[Collected data]
......

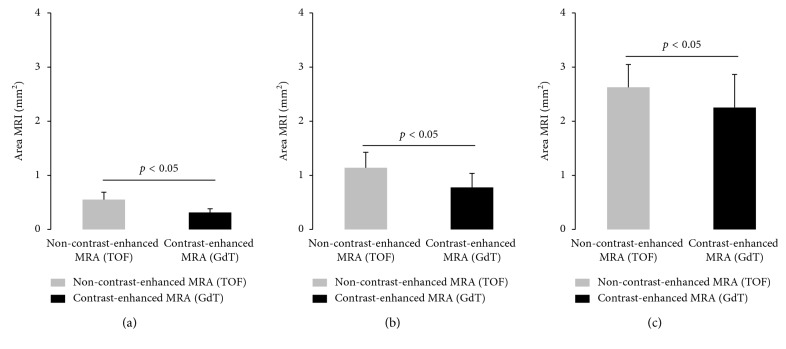
Area measurements of the aorta, brachiocephalic artery, and carotid artery on non-contrast-enhanced and contrast-enhanced MR angiographies. The diagram presents the luminal area measurements of the aorta, brachiocephalic artery, and carotid artery in mm2. Luminal area measurements based on the non-contrast-enhanced MR angiography (TOF) demonstrated significantly higher area measurements for the carotid artery (0.55 ± 0.14 mm2; p < 0.05), the brachiocephalic artery (1.14 ± 0.29 mm2; p ≤ 0.05), and the aorta (2.63 ± 0.42 mm2; p ≤ 0.05) compared to the contrast-enhanced MR angiography (GdT). Luminal area measurements for the contrast-enhanced MR angiography following the administration of gadofosveset trisodium were as follows: carotid artery (0.31 ± 0.07 mm2), brachiocephalic artery (0.78 ± 0.26 mm2), and aorta (2.25 ± 0.61 mm2). (a) MRA CA. (b) MRA BCA. (c) MRA aorta.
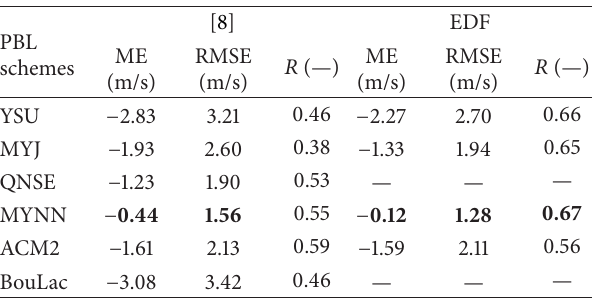
Table7:Mu˜noz-Esparzaetal.[8]versusEDFstatisticalmetrics(ME in m/s, RMSE in m/s, and 𝑅 ) for the 100m wind speed, so as to evaluate the WRF performance with different PBL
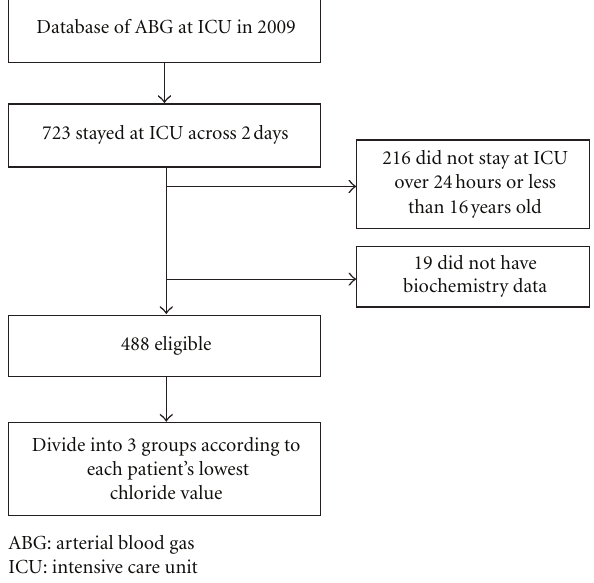
Figure 1: Flow diagram of patients selection during the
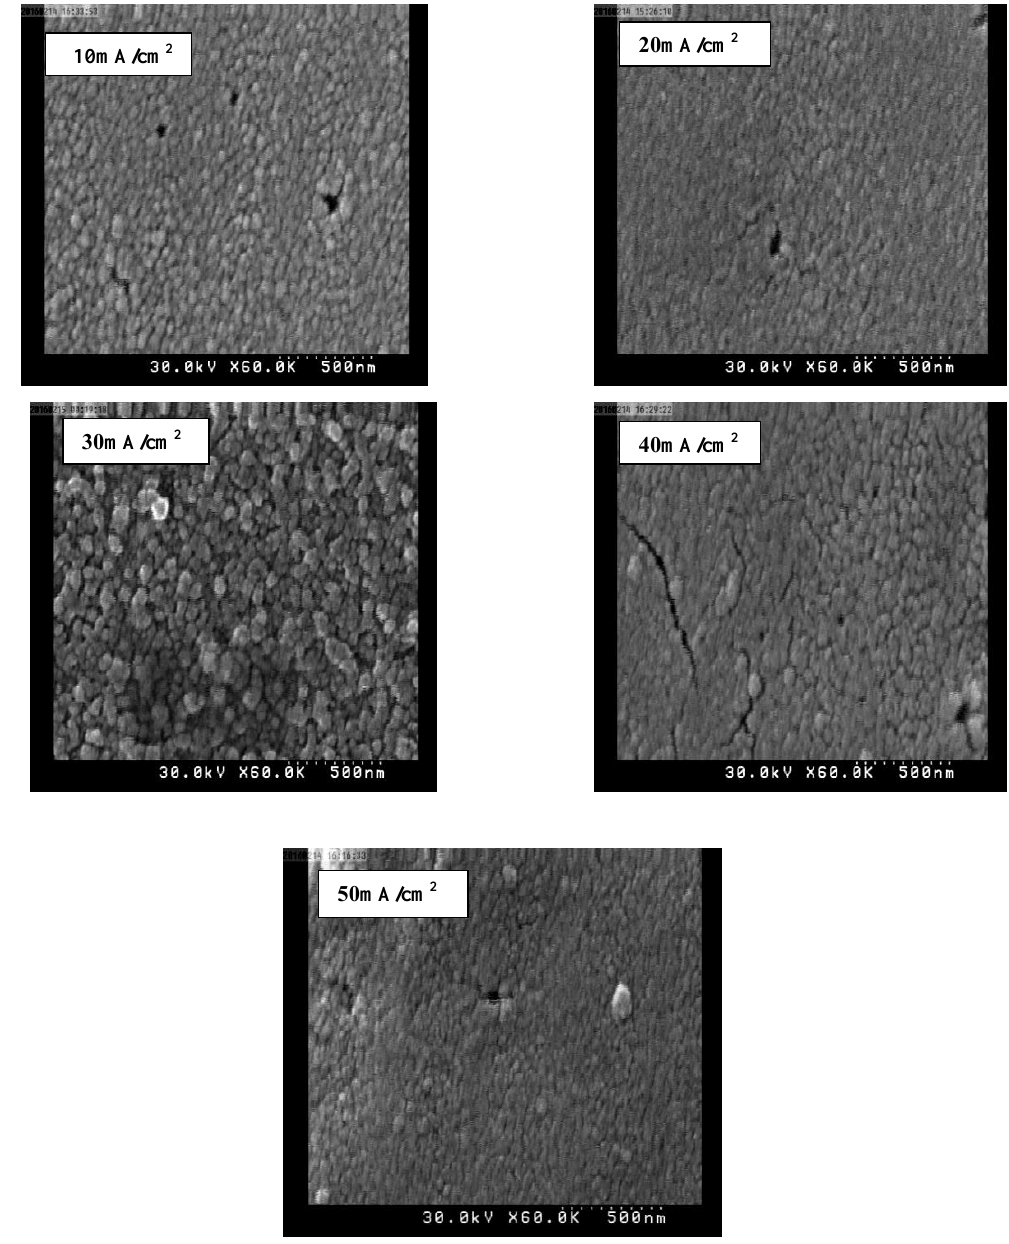
Fig. 5: FESEM image of n-type porous silicon surface with different current density 10, 20, 30, 40 and 50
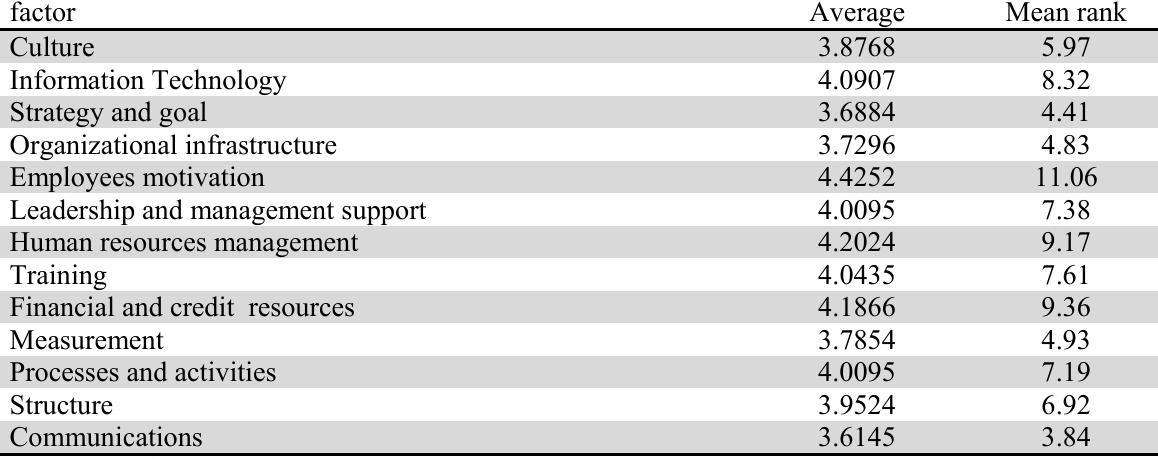
Comparison and prioritization of the success factors of using tools in the knowledge management cycle of the university under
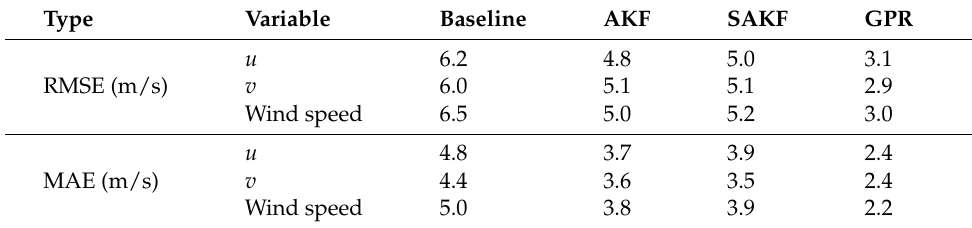
Table 1. Performance measures for the u , v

......

Problem to solve> Leaving the pictures aside, repeat the data above exactly.

Answer for this exercise>
Area measurements of the aorta, brachiocephalic artery, and carotid artery on non-contrast-enhanced and contrast-enhanced MR angiographies. The diagram presents the luminal area measurements of the aorta, brachiocephalic artery, and carotid artery in mm2. Luminal area measurements based on the non-contrast-enhanced MR angiography (TOF) demonstrated significantly higher area measurements for the carotid artery (0.55 ± 0.14 mm2; p < 0.05), the brachiocephalic artery (1.14 ± 0.29 mm2; p ≤ 0.05), and the aorta (2.63 ± 0.42 mm2; p ≤ 0.05) compared to the contrast-enhanced MR angiography (GdT). Luminal area measurements for the contrast-enhanced MR angiography following the administration of gadofosveset trisodium were as follows: carotid artery (0.31 ± 0.07 mm2), brachiocephalic artery (0.78 ± 0.26 mm2), and aorta (2.25 ± 0.61 mm2). (a) MRA CA. (b) MRA BCA. (c) MRA aorta.
Table7:Mu˜noz-Esparzaetal.[8]versusEDFstatisticalmetrics(ME in m/s, RMSE in m/s, and 𝑅 ) for the 100m wind speed, so as to evaluate the WRF performance with different PBL
Figure 1: Flow diagram of patients selection during the
Fig. 5: FESEM image of n-type porous silicon surface with different current density 10, 20, 30, 40 and 50
Comparison and prioritization of the success factors of using tools in the knowledge management cycle of the university under
Table 1. Performance measures for the u , v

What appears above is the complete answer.